Quando falou em nome do Brasil, Osmar Chohfi lembrou a Declaração de San Carlos, de 2006, que trata exatamente do combate ao terrorismo.

- Ela estabelece a necessidade de cooperação no combate ao terrorismo, mas com respeito à integridade territorial dos países - lembra ele.

Há uma diferença de tom e de enfoque entre a resolução da ONU, invocada pela Colômbia num primeiro momento, e os princípios seguidos pela OEA.

O professor colombiano Felipe Botero, do Departamento de Ciência Política da Universidad de los Andes, disse à Débora Thomé que o povo colombiano quer, sim, que se combata o terrorismo, mas admitiu que o episódio foi uma lição para Uribe:

- Acredito que este tenha sido um incidente muito mal calculado, porque, na minha opinião, o presidente Alvaro Uribe não dimensionou que Chávez teria esta reação, que iria mover o exército até a fronteira. Há um outro problema: Raúl Reyes era quem estava negociando a libertação dos reféns, era com ele que muitos negociavam; o governo francês, por exemplo. Não se sabe se justamente por isso ele foi localizado, ou seja, ninguém sabe como vão ficar essas negociações daqui para frente.

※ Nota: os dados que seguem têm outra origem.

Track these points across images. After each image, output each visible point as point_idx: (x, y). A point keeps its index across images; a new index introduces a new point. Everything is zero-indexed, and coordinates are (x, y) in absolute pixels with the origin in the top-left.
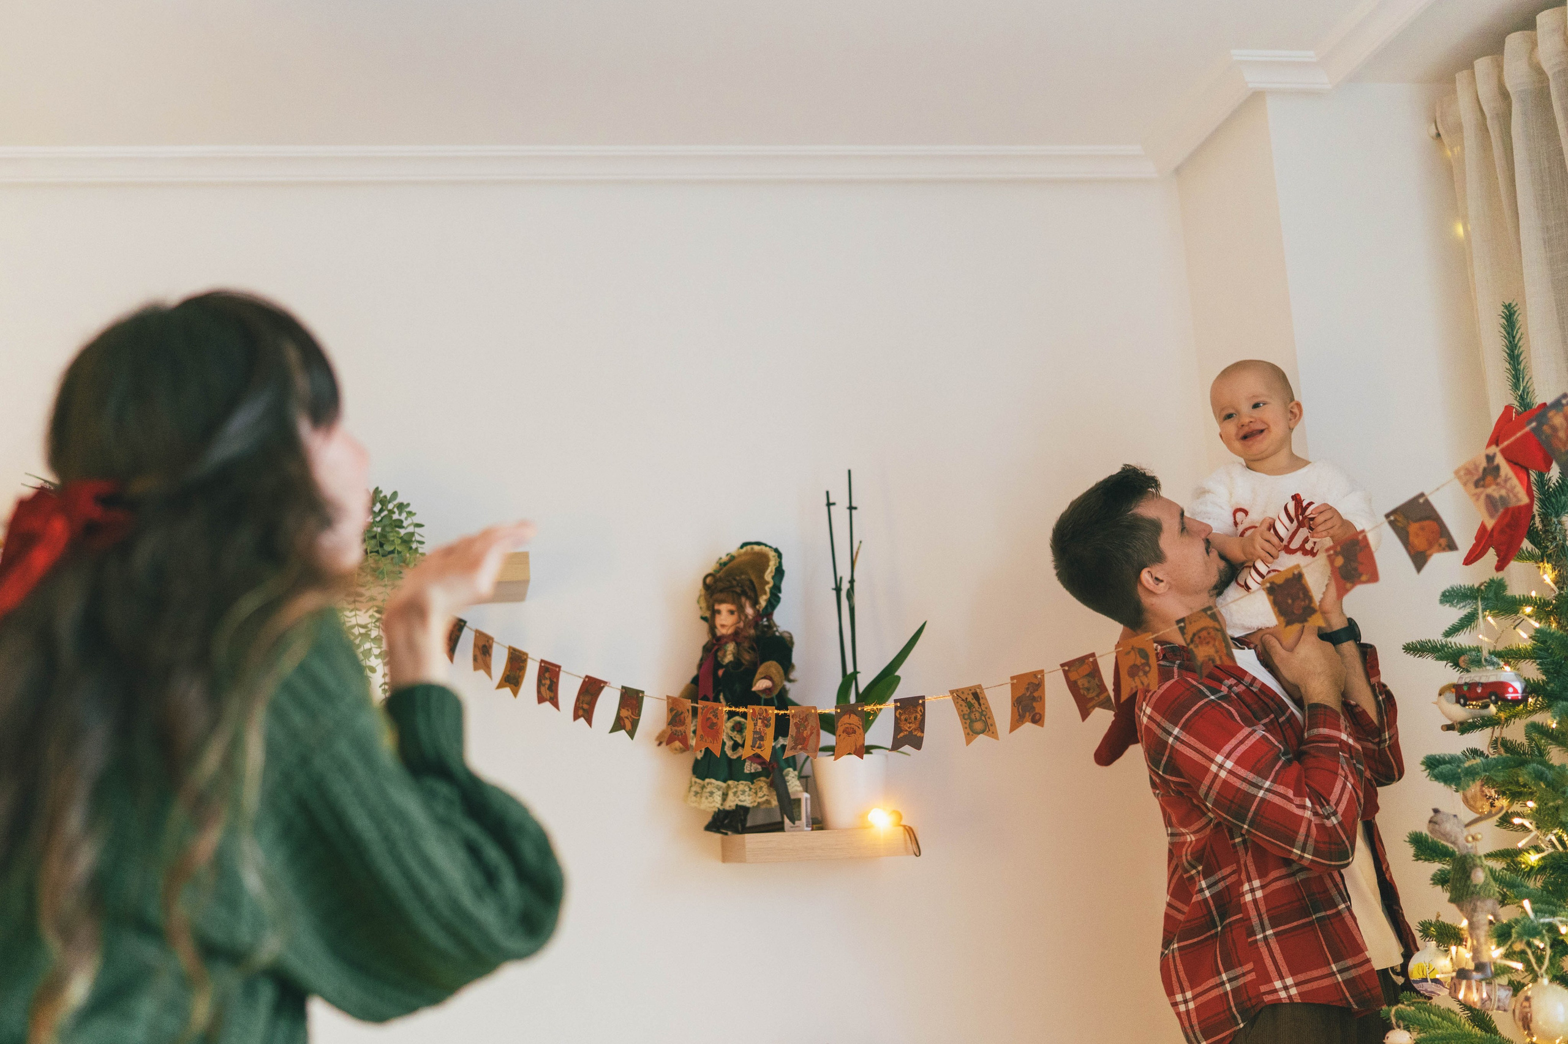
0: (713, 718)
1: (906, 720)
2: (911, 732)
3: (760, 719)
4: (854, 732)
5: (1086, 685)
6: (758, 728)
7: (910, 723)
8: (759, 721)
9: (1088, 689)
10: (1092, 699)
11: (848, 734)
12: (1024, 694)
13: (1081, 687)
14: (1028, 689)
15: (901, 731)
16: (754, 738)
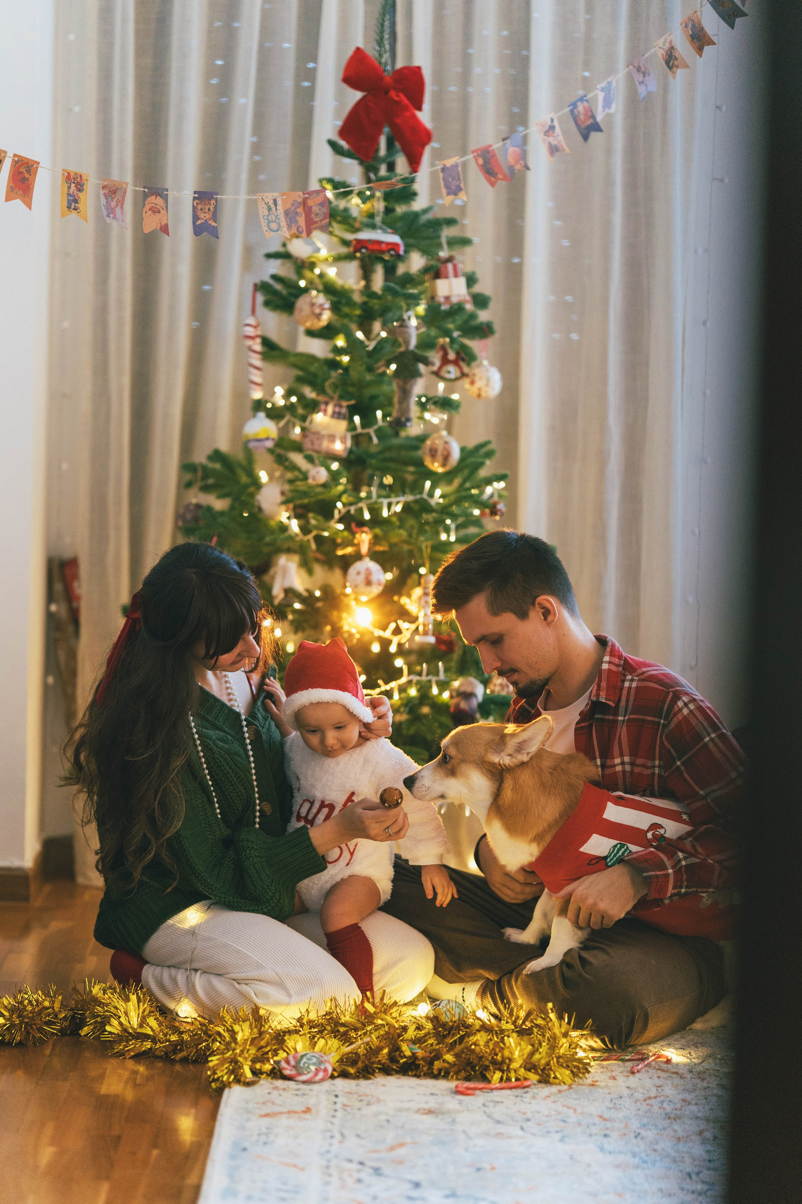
0: (26, 173)
1: (201, 209)
2: (206, 220)
3: (74, 183)
4: (159, 212)
5: (318, 211)
6: (71, 191)
7: (205, 213)
8: (73, 185)
9: (317, 214)
10: (316, 222)
11: (154, 212)
12: (290, 208)
13: (314, 211)
14: (293, 205)
15: (199, 219)
16: (68, 200)
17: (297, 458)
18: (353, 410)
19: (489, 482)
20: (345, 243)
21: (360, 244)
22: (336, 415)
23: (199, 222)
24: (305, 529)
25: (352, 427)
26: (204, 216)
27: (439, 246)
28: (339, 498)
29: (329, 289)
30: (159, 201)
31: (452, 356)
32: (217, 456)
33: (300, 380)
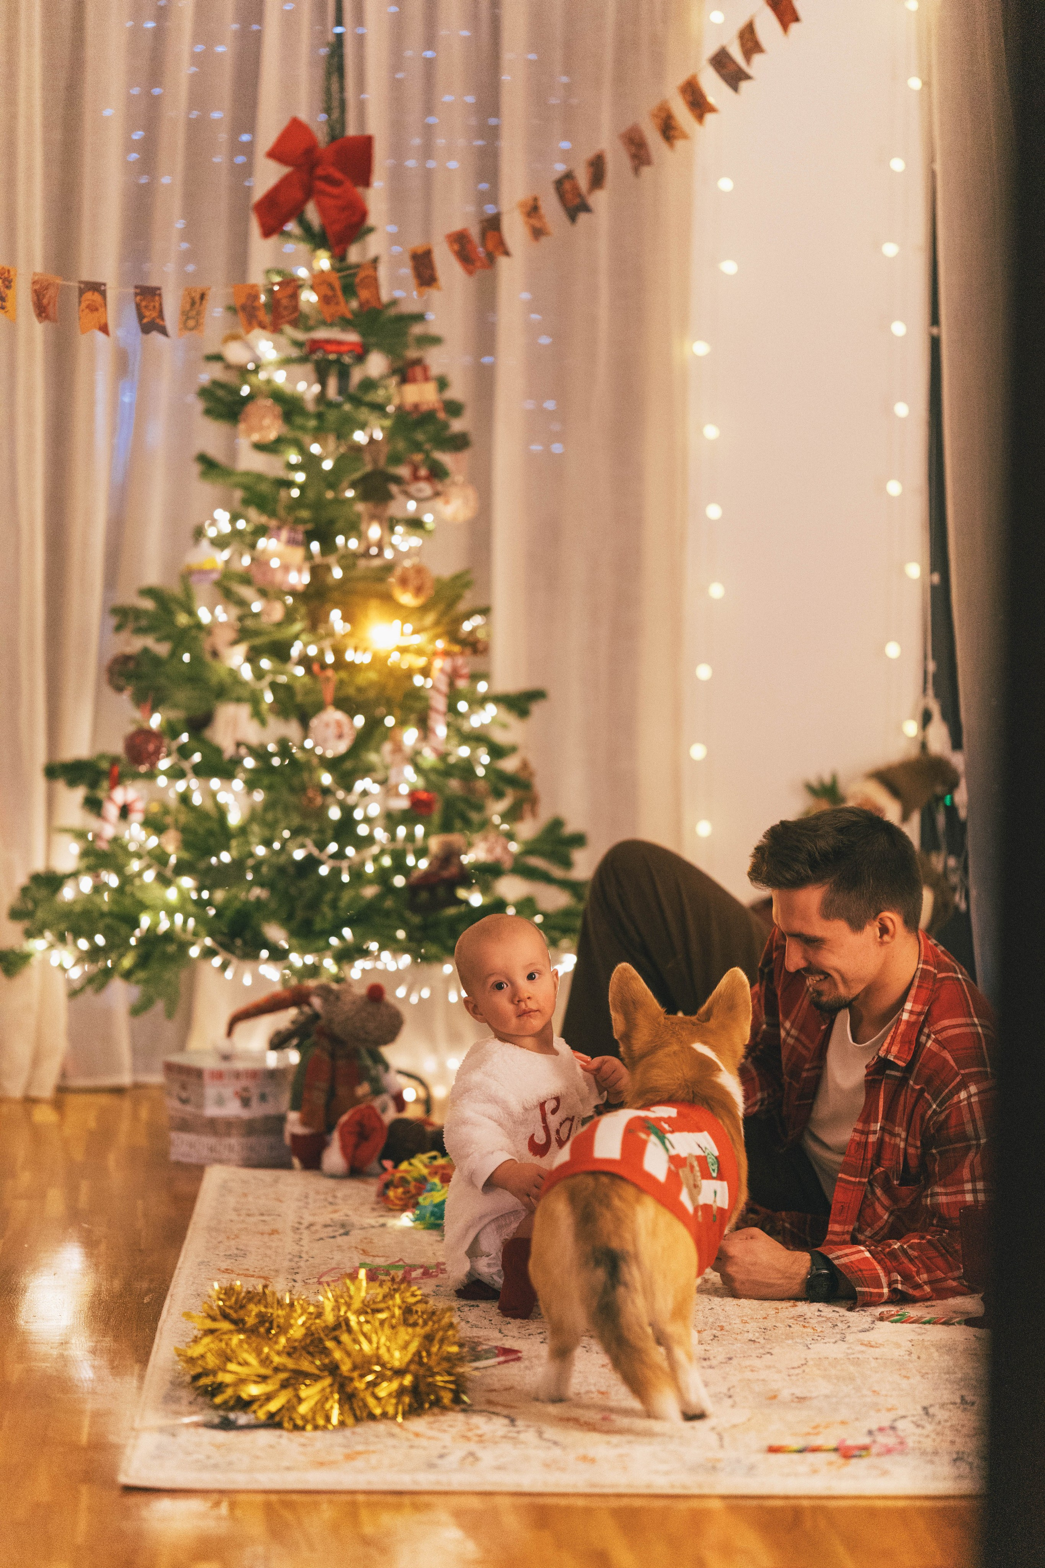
1: (145, 307)
2: (152, 318)
4: (97, 309)
5: (287, 304)
7: (149, 310)
9: (286, 308)
11: (92, 310)
13: (282, 304)
15: (144, 316)
17: (246, 592)
18: (310, 536)
19: (468, 616)
20: (297, 344)
21: (316, 345)
22: (292, 542)
23: (145, 320)
24: (259, 674)
25: (309, 556)
26: (150, 315)
27: (406, 346)
28: (296, 637)
29: (279, 397)
30: (96, 297)
31: (423, 472)
32: (150, 592)
33: (246, 502)
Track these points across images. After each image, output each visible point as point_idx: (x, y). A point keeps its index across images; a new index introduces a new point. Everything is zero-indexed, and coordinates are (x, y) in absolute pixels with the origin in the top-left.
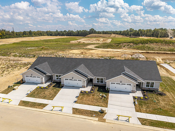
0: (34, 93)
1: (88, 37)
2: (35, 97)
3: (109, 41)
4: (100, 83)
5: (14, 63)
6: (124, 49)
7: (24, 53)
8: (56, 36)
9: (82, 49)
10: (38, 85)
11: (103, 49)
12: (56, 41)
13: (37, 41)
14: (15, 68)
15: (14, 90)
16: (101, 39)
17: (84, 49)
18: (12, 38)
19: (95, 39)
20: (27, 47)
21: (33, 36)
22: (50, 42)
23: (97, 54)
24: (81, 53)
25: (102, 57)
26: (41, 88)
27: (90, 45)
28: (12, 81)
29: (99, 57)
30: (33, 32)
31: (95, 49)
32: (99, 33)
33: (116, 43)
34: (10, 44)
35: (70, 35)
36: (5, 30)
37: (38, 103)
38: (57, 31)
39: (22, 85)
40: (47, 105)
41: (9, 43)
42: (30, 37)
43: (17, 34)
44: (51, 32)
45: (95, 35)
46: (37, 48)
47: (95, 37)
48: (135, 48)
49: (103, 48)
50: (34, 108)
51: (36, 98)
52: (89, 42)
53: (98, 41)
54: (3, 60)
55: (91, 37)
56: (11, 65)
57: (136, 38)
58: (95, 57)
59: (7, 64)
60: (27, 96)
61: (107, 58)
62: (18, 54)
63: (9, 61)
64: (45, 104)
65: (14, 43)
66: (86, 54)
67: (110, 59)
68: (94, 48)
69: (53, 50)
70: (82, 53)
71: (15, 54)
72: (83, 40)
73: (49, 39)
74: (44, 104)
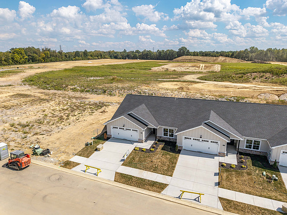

Uribe ficou sozinho. Ou melhor, teve o apoio dos Estados Unidos, o que explicitou ainda mais a natureza da ligação entre os dois países. Nenhum país da região ficou do seu lado. E a França protestou porque acha que ficou mais difícil resgatar a senadora Ingrid Betancourt. A resolução da OEA não leva em consideração nenhum dos pontos levantados pela Colômbia. O país teve que pedir desculpas duas vezes e aceitar os termos do texto de ontem da OEA.

Na opinião do embaixador Osmar Chohfi, a crise não acabou, mas a tensão diminuiu fortemente. Agora a comissão escolhida pelo secretário-geral visitará os locais selecionados pelos dois países e fará um relatório para a reunião dos chanceleres.

- Neste momento, acho que temos é que ter moderação, prudência e fazer esforços para criar um ambiente de aproximação entre os dois vizinhos. Eles têm uma relação intensa, têm que restabelecer essas relações, reconhecida a gravidade do episódio - afirma Chohfi.

Há muitos conflitos e tensões entre os vizinhos. Para o Brasil, a preocupação é que a influência de Chávez se amplie. Uma fonte do governo brasileiro admite que o pior cenário é ter um governo no Paraguai simpático ao sempre problemático Hugo Chávez.